▶ _WHAT YOU WILL DO_: In all of the records below, switch "Créations" to "Œuvres" and give the lines again with everything else unchanged. Leave the pictures out of your answer.

Saved data entries:
-------

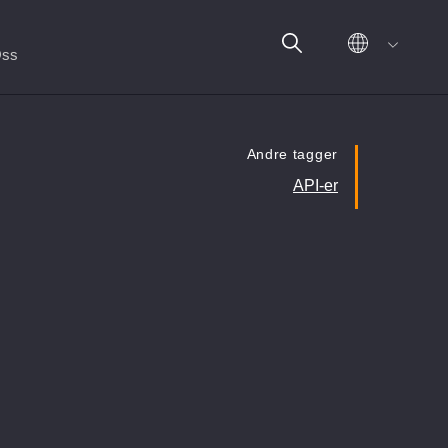
ss
Andre tagger
API's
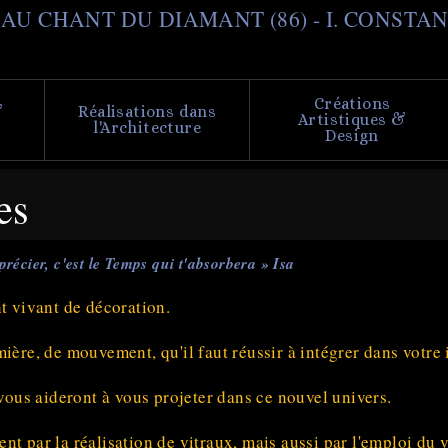
Aller
il AU CHANT DU DIAMANT (86) - I. CONSTA
au
contenu
principal
Créations
&
Réalisations dans
Artistiques &
l'Architecture
Design
es
précier, c'est le Temps qui t'absorbera » Isa
nt vivant de décoration.
ière, de mouvement, qu'il faut réussir à intégrer dans votre i
 vous aideront à vous projeter dans ce nouvel univers.
nt par la réalisation de vitraux, mais aussi par l'emploi du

-------

▶ _ANSWER TO THE EXERCISE_:
ss
Andre tagger
API's
Aller
il AU CHANT DU DIAMANT (86) - I. CONSTA
au
contenu
principal
Œuvres
&
Réalisations dans
Artistiques &
l'Architecture
Design
es
précier, c'est le Temps qui t'absorbera » Isa
nt vivant de décoration.
ière, de mouvement, qu'il faut réussir à intégrer dans votre i
 vous aideront à vous projeter dans ce nouvel univers.
nt par la réalisation de vitraux, mais aussi par l'emploi du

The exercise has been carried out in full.